It’s a dilemma that every one of us in PR has to face from time to time. You’re sitting on a campaign idea that you know is going to upset a few people, but it’s simply just so good that you feel you really have to run with it.

This is exactly the issue that the community of Fruita, in the US state of Colorado, is hotly debating after a pair of local historians came up with a controversial marketing idea to raise awareness of the area.

In an initial bid to promote their own book about the city, local couple Steve and Denise Hight decided to distribute 500 stickers, which made a cheeky play on the familiar greeting Welcome to Fruita by turning it into a logo bearing the text-speak expletive WTF.

The brazen double entendre has proven such a big hit that the duo have gone ahead and ordered another 1,500 of the stickers and are also planning to print a range of T-shirts featuring the logo.

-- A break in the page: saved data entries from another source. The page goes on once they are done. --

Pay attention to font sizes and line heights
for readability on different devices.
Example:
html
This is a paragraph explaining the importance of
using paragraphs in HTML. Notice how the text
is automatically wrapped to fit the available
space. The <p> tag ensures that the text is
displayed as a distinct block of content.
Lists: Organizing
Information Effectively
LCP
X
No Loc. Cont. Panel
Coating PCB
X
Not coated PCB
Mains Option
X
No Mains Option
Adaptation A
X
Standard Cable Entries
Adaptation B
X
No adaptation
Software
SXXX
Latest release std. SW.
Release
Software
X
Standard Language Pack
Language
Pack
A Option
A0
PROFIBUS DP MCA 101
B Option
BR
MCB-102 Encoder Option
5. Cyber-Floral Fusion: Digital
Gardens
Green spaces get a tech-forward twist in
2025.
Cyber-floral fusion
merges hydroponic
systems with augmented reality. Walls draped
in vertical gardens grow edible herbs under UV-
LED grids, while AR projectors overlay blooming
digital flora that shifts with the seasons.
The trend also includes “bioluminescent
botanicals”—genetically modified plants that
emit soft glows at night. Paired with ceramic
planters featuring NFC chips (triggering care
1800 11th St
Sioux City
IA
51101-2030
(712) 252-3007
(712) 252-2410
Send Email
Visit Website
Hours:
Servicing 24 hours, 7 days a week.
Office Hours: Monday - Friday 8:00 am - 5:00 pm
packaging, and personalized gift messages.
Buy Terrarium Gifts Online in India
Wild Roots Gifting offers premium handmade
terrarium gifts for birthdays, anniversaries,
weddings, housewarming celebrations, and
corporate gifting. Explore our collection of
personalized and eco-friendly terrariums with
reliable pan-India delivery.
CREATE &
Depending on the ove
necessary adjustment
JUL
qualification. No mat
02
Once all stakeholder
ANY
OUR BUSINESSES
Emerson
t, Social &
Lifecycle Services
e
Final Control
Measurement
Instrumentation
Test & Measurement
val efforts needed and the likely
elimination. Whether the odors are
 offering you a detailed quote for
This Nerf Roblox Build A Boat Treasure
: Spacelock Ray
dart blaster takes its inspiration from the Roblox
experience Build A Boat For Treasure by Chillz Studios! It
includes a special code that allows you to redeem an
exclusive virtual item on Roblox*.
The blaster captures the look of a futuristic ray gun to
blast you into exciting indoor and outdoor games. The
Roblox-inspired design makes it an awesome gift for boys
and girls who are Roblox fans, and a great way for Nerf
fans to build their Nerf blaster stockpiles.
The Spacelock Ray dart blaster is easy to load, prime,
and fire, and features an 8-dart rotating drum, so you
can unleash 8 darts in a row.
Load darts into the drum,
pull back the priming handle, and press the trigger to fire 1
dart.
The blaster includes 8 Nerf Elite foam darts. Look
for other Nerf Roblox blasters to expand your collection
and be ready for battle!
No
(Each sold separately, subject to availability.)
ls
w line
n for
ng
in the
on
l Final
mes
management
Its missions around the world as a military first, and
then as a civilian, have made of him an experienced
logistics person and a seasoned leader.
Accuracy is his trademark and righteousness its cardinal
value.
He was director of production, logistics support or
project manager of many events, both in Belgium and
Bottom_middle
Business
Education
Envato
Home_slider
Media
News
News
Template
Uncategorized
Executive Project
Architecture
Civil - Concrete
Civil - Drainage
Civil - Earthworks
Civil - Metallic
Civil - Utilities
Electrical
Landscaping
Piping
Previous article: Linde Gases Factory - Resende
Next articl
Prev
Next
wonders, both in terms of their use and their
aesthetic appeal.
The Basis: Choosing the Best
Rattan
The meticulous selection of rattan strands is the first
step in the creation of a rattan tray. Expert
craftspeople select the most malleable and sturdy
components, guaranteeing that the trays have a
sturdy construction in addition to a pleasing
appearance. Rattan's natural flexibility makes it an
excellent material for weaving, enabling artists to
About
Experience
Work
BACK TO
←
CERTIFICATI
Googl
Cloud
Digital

And now council officials are looking into adopting the logo as part of the city’s official promotional campaign, much to the dismay of local political correctness sticklers who have branded the slogan as crude and inappropriate.

In many ways we would have to agree with the opponents of the proposals, in that an expletive is not exactly the ideal association that you’d want with your home city or town.

However, from a commercial perspective you only have to look at the national and international media interest in the story so far to realise that the idea has great marketing potential and would put Fruita on the PR map for a very long while to come.